- Work required: List, from the lines below, each one with "been" in it.

[Page images and extracted text]
────

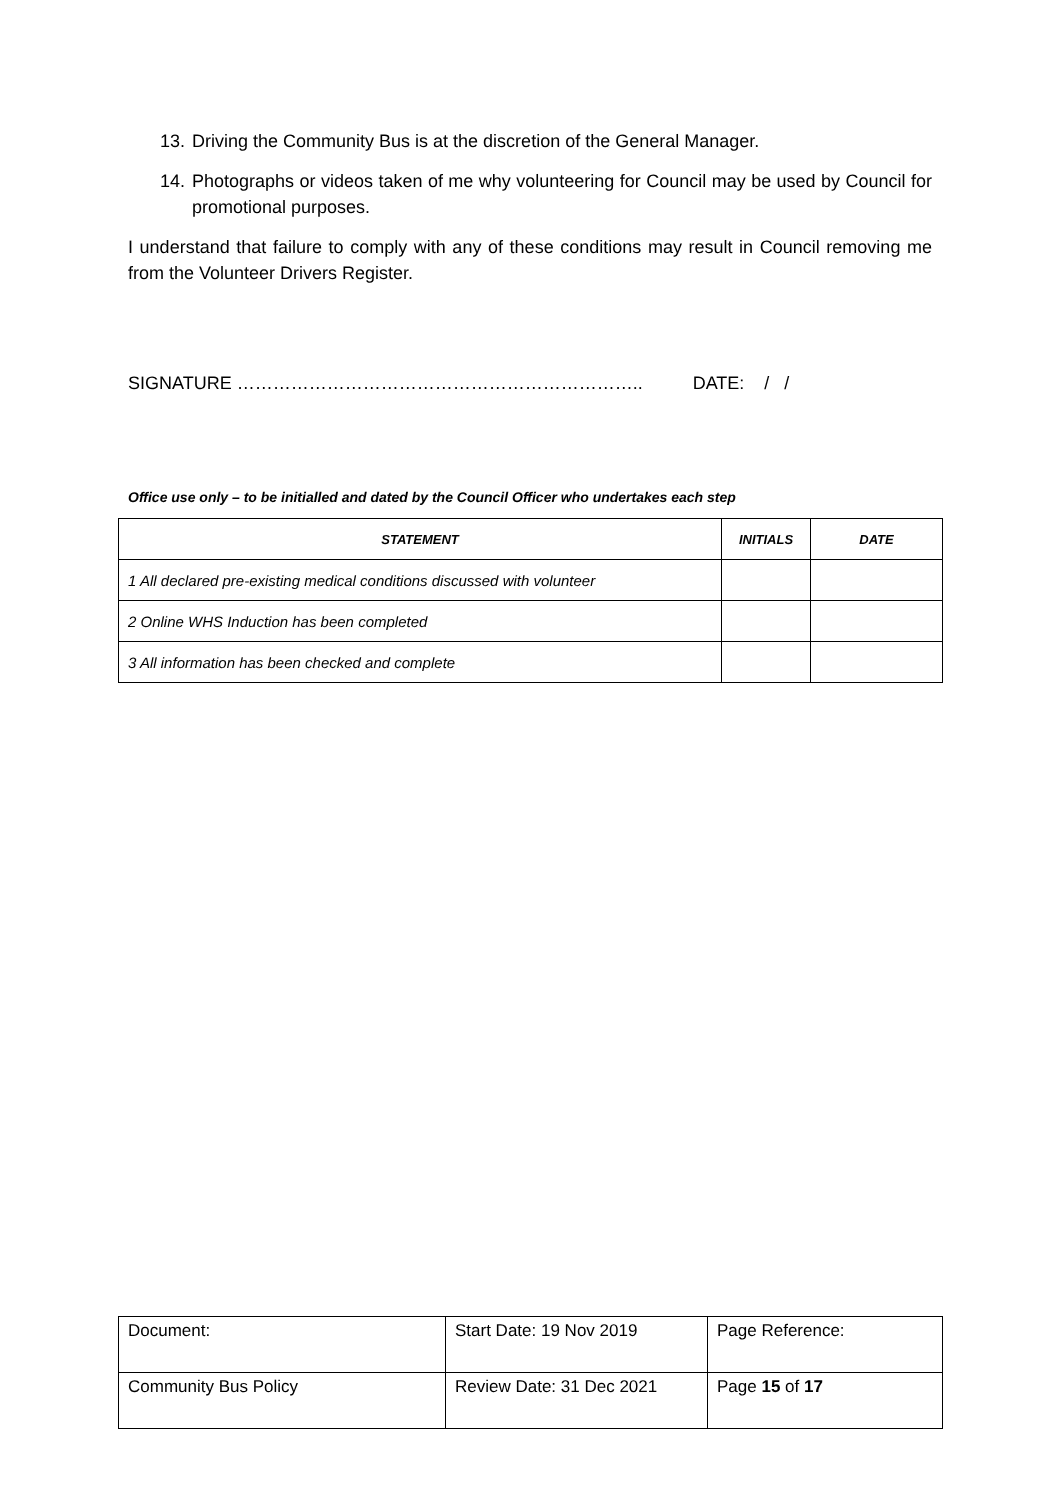13. Driving the Community Bus is at the discretion of the General Manager.
14.
Photographs or videos taken of me why volunteering for Council may be used by Council for promotional purposes.
I understand that failure to comply with any of these conditions may result in Council removing me from the Volunteer Drivers Register.
SIGNATURE ………………………………………………………….. DATE: / /
Office use only – to be initialled and dated by the Council Officer who undertakes each step
| STATEMENT | INITIALS | DATE |
| --- | --- | --- |
| 1 All declared pre-existing medical conditions discussed with volunteer | | |
| 2 Online WHS Induction has been completed | | |
| 3 All information has been checked and complete | | |
| Document: | Start Date: 19 Nov 2019 | Page Reference: |
| Community Bus Policy | Review Date: 31 Dec 2021 | Page 15 of 17 |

────

- Result below:
| 2 Online WHS Induction has been completed | | |
| 3 All information has been checked and complete | | |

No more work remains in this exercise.